**Listed records:**
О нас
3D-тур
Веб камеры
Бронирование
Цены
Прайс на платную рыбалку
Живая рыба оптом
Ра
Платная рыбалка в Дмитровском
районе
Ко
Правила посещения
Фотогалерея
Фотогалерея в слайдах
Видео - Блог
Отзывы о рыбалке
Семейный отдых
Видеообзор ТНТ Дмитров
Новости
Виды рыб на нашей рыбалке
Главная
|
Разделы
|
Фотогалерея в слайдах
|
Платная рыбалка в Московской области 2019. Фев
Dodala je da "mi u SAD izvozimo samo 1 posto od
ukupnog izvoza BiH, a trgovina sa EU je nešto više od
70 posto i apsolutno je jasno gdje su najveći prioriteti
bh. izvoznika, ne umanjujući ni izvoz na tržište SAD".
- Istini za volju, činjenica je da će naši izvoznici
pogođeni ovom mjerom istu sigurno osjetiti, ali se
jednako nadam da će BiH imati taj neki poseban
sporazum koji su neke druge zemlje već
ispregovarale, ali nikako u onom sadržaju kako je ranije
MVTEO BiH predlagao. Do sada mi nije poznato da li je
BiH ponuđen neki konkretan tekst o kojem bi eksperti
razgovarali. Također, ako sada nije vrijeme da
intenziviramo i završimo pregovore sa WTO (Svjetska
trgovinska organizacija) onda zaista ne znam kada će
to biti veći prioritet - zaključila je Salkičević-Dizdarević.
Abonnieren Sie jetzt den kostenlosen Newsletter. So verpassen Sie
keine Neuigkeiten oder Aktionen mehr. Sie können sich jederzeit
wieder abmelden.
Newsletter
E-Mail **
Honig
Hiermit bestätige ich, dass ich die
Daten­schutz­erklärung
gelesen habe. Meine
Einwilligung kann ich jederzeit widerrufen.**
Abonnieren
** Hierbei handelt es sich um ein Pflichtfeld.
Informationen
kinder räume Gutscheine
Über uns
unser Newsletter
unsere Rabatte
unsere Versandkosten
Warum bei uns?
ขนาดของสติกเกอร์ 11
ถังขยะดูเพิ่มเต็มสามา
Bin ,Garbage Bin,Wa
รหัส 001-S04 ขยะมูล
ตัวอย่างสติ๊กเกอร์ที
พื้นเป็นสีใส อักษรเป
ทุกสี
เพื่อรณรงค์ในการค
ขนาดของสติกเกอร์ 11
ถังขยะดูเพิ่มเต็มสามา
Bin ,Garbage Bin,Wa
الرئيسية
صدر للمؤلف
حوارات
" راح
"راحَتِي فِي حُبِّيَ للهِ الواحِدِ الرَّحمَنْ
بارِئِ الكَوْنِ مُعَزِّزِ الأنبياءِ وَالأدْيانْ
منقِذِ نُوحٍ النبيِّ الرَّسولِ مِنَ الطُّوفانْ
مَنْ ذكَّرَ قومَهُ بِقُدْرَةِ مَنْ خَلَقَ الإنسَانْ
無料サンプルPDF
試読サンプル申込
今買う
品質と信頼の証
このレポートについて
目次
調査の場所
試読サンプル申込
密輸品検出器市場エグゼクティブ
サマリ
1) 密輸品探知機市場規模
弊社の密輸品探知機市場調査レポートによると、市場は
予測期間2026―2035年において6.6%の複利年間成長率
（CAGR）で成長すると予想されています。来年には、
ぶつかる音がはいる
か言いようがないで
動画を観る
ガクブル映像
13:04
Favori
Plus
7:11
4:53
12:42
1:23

* * *

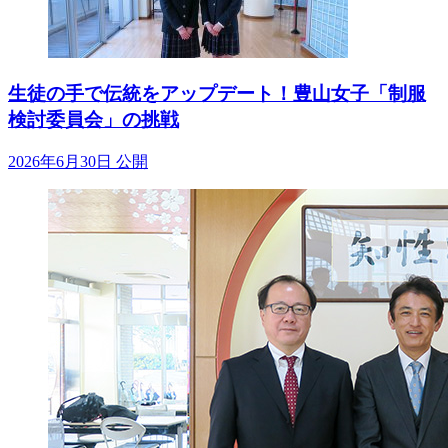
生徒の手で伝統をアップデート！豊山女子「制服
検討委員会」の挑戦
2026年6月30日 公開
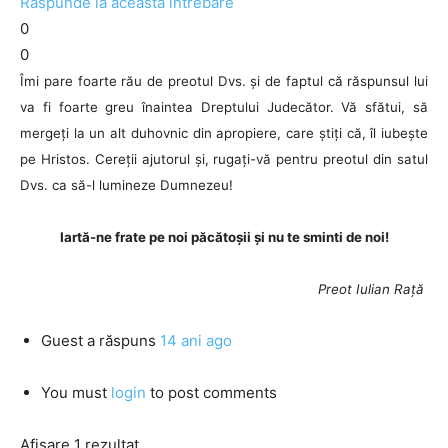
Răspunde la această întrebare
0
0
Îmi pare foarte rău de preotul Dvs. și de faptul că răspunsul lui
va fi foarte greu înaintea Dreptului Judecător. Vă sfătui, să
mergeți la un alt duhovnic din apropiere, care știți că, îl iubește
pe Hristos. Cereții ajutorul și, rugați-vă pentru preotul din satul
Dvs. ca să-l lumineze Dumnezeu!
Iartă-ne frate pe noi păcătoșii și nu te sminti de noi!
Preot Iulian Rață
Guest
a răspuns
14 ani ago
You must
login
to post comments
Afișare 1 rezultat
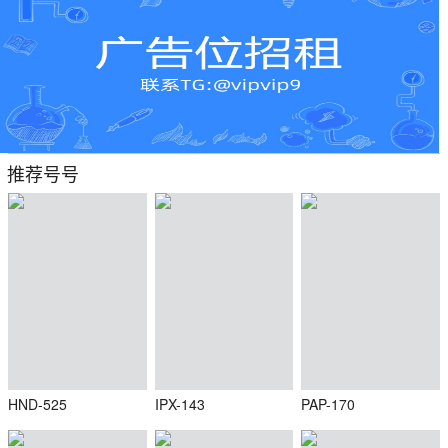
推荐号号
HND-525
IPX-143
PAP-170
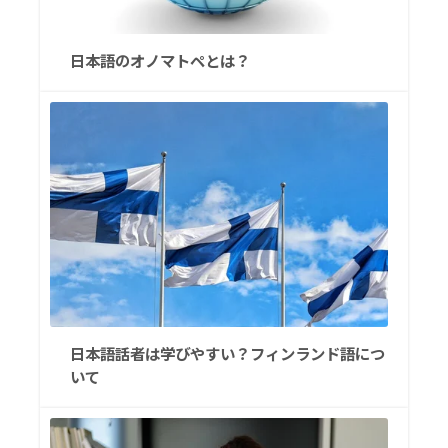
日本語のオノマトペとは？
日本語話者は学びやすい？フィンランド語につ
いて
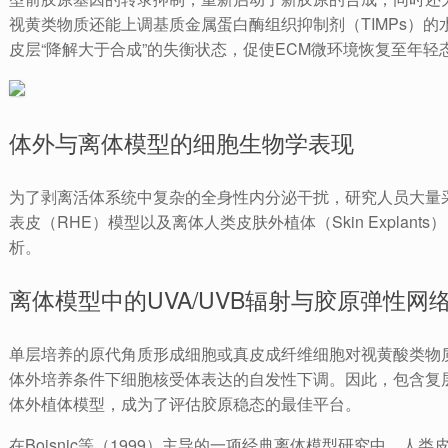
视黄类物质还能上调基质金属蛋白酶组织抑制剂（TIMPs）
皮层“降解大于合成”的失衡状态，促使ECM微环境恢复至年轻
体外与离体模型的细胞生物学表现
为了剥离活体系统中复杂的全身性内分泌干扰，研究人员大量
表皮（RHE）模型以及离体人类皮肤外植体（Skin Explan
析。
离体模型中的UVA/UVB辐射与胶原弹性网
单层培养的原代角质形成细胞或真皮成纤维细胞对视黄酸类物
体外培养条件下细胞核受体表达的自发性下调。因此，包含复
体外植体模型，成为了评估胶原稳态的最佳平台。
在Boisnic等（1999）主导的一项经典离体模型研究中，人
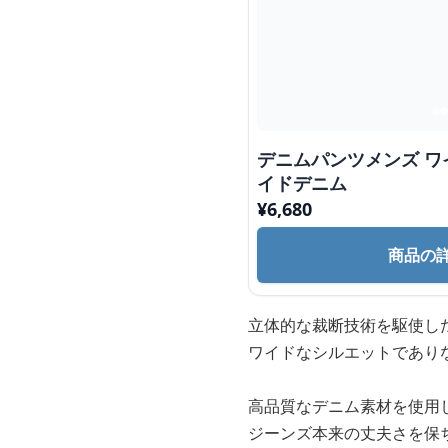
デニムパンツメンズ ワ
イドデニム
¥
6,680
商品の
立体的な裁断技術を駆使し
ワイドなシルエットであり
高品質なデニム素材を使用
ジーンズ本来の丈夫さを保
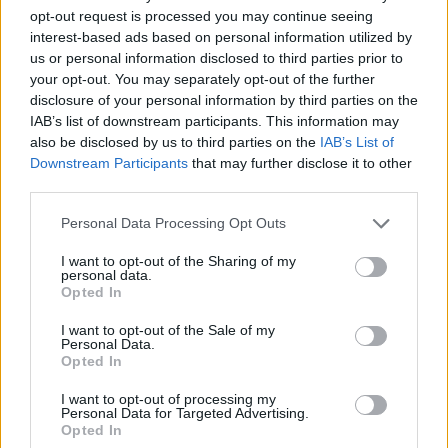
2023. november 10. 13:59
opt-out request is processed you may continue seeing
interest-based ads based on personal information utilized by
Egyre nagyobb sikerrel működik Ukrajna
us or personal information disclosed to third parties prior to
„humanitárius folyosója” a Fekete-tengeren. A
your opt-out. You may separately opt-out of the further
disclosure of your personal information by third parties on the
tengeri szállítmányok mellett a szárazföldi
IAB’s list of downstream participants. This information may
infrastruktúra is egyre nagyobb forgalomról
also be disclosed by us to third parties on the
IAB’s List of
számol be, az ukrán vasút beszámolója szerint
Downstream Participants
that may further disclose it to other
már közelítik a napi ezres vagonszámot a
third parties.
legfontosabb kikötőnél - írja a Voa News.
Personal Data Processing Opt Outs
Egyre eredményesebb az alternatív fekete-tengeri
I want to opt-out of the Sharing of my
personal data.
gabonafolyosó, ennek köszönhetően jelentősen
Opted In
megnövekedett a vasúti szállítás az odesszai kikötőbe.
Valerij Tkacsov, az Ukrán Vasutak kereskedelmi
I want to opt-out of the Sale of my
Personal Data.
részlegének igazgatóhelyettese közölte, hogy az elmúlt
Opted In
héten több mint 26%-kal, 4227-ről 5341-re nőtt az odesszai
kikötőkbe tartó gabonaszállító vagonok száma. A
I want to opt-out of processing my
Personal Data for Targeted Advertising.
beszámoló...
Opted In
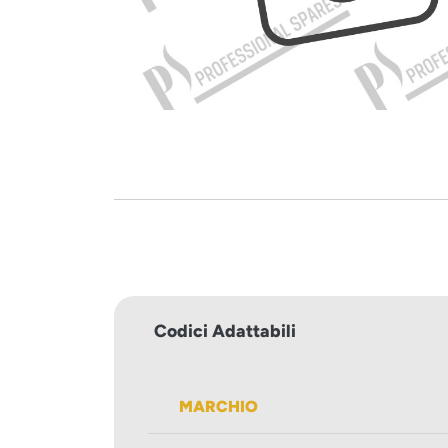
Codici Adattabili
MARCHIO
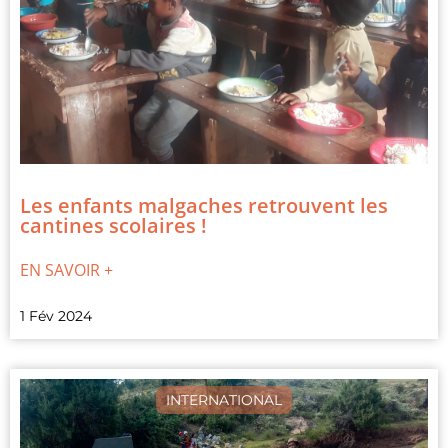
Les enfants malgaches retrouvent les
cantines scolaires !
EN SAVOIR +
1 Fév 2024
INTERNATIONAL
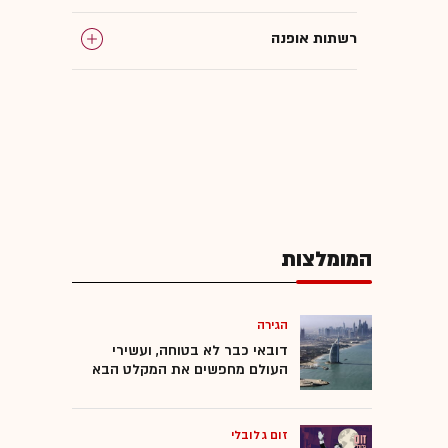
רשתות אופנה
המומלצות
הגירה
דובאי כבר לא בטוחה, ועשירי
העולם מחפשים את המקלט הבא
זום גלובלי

**Exercise brief:**
What lines in the listing include the string "sich"? Copy them out.

**Exercise result:**
keine Neuigkeiten oder Aktionen mehr. Sie können sich jederzeit
** Hierbei handelt es sich um ein Pflichtfeld.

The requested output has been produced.